_Material for this task:_
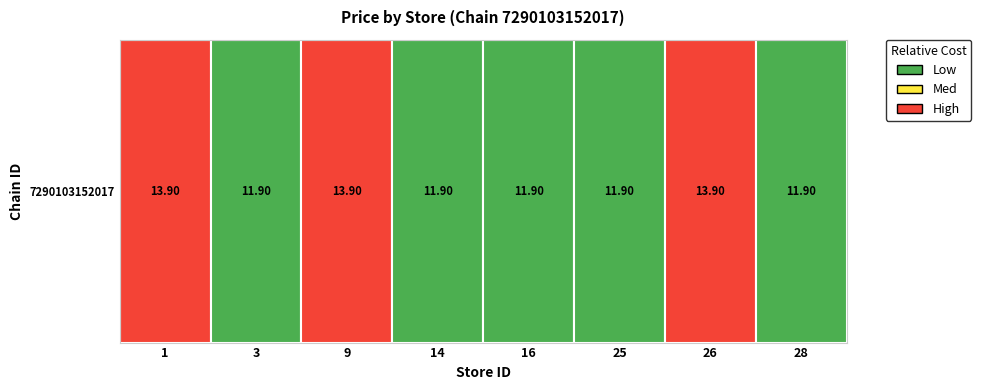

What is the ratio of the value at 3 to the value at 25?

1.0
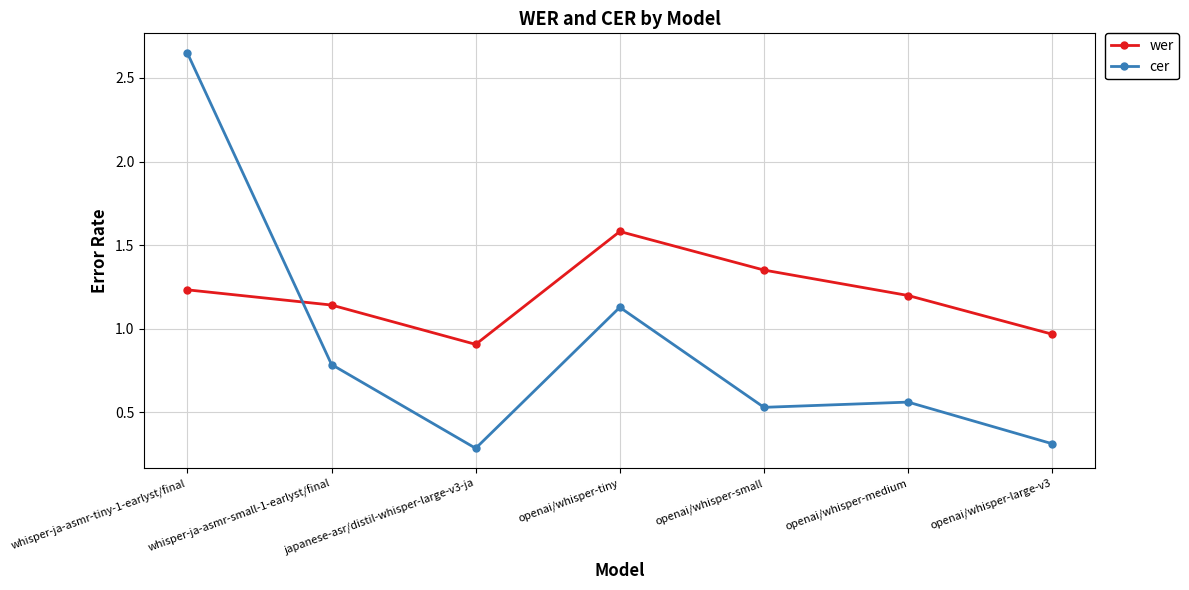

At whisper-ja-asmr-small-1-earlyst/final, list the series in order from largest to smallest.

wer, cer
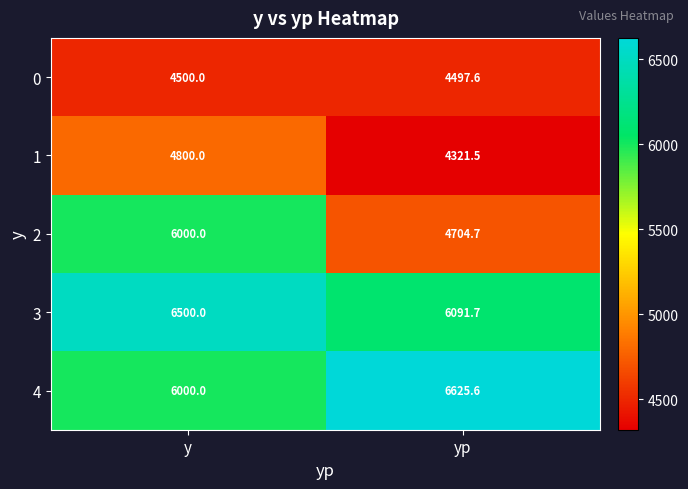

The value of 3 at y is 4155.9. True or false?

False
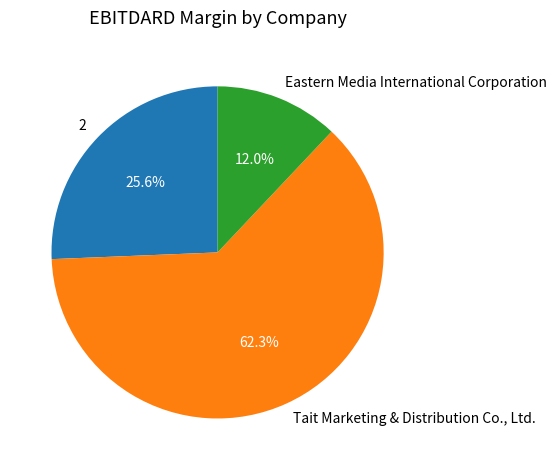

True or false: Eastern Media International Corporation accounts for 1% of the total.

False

_What this task involves:_
Write out every line in the listing above that contains the word "value".

_Response:_
What is the ratio of the value at 3 to the value at 25?
The value of 3 at y is 4155.9. True or false?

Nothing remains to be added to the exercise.